#### PROVIDED PASSAGE:
━━━━

- Born: Darby Eliza Camp July 14, 2007 (age 19) Charlotte, North Carolina, U.S.
- Occupation: Actress
- Years active: 2014–present

= Darby Camp =

American actress

Darby Eliza Camp (born July 14, 2007) is an American actress. Her career had begun through her mother, an actress herself. Camp's breakout role came in HBO's Big Little Lies (2017–2019) in the recurring role of Chloe Adaline Mackenzie, the daughter of Madeline Martha Mackenzie (Reese Witherspoon). She garnered further recognition for her appearances in films as Frankie Hughes in Benji (2018), Kate Pierce in The Christmas Chronicles (2018), and Phoebe Evans in Dreamland (2019). She reprised her role of Kate Pierce in The Christmas Chronicles 2. In addition, she starred in Paramount Pictures's Clifford the Big Red Dog and Starz's Gaslit.

==Early life==
Darby Eliza Camp was born on July 14, 2007, in Charlotte, North Carolina. Her father, Clark, works as North Mecklenburg High School's assistant basketball coach. Her mother, Lacy, has a degree in acting and is a graduate at the University of North Carolina at Greensboro. She has also worked as an actress. Lacy let Darby and her sister, Ruthie, "get into" acting at an early age. While Ruthie disliked it, Darby enjoyed it. During the first semester of the 2017–2018 school year, Darby attended Community School of Davidson. By November 2020, she enrolled back into school after having been home-schooled for the past two years.

==Career==
After seeing Camp's enjoyment of acting, her mother submitted her for a role. Through her mother's contacts, Camp booked roles in television series such as Drop Dead Diva and The Leftovers. In early-2016, Camp was announced to have joined the cast of the television adaptation of Liane Moriarty's Big Little Lies, which was her breakout role. While Camp was unaware of who Reese Witherspoon and Nicole Kidman were, her parents were "super excited" about them. Witherspoon gave Camp suggestions while acting, which the latter described as nice and professional. Debuting in February 2017, the series featured Camp as Chloe Adaline Mackenzie, the daughter of Madeline Martha Mackenzie (Witherspoon). The show was critically acclaimed, particularly for its performances. Later that year, Big Little Lies was renewed for a second season. Regarding season 2 episode "Kill Me", Ben Travers of IndieWire said Camp's hug with Adam Scott "shatter[ed] hearts".

━━━━

#### EXCERPTED DATA:
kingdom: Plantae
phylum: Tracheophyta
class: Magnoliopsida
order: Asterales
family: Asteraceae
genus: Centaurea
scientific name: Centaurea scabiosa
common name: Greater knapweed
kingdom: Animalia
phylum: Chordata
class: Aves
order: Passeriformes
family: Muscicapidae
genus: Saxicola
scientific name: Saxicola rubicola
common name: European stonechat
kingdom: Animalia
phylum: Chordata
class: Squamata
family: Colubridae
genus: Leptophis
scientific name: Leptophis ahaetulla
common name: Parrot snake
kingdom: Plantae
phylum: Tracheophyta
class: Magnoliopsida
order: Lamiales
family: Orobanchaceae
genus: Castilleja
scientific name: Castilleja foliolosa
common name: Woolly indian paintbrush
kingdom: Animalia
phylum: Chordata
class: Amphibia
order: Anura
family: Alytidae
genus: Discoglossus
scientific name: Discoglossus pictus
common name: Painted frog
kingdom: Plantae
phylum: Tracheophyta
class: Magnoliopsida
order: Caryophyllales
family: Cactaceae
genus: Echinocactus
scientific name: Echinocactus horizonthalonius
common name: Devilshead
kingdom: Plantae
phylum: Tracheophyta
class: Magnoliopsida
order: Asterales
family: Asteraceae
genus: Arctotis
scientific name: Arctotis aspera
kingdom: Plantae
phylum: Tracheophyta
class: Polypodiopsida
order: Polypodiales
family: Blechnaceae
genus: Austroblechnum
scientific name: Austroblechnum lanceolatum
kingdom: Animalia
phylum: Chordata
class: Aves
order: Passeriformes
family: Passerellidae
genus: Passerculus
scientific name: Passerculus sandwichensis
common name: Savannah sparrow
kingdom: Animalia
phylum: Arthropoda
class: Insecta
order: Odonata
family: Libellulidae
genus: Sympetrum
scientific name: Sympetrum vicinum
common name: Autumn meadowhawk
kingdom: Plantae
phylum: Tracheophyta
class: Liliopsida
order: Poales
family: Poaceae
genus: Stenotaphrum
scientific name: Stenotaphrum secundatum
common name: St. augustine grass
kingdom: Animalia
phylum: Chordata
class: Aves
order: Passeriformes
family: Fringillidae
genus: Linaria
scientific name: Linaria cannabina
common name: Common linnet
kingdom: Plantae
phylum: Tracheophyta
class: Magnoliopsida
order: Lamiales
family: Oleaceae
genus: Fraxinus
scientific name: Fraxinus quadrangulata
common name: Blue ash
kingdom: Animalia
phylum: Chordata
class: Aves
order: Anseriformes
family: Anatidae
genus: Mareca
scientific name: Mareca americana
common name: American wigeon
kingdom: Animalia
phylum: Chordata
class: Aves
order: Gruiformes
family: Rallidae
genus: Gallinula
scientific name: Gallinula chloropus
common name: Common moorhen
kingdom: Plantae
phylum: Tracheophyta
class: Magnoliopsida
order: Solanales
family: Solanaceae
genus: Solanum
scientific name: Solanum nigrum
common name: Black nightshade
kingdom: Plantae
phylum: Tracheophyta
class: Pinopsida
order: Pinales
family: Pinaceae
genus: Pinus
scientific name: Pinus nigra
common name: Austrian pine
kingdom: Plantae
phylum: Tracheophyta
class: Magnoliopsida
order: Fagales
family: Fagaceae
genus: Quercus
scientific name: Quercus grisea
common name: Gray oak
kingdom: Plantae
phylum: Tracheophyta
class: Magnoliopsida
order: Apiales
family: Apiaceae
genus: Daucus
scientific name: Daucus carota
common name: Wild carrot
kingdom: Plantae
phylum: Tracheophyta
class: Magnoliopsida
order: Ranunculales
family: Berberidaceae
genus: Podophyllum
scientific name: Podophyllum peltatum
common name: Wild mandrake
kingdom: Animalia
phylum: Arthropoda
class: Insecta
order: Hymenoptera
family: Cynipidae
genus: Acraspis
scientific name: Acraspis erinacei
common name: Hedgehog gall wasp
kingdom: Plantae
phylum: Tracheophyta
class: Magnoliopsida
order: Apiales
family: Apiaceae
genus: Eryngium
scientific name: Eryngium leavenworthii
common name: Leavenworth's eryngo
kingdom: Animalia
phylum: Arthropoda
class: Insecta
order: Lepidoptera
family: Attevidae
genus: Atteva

━━━━

#### REQUIRED ACTION A:
According to the Darby Camp article, which character did Camp play in Big Little Lies?
#### REQUIRED ACTION B:
Reproduce the portion of the Darby Camp article that begins at the words "- Occupation: Actress" and stops after "and Starz's Gaslit.".
The listing has no connection to the Darby Camp article.

#### RESPONSE AREA A:
Chloe Adaline Mackenzie, the daughter of Madeline Martha Mackenzie.

#### RESPONSE AREA B:
- Occupation: Actress
- Years active: 2014–present

= Darby Camp =

American actress

Darby Eliza Camp (born July 14, 2007) is an American actress. Her career had begun through her mother, an actress herself. Camp's breakout role came in HBO's Big Little Lies (2017–2019) in the recurring role of Chloe Adaline Mackenzie, the daughter of Madeline Martha Mackenzie (Reese Witherspoon). She garnered further recognition for her appearances in films as Frankie Hughes in Benji (2018), Kate Pierce in The Christmas Chronicles (2018), and Phoebe Evans in Dreamland (2019). She reprised her role of Kate Pierce in The Christmas Chronicles 2. In addition, she starred in Paramount Pictures's Clifford the Big Red Dog and Starz's Gaslit.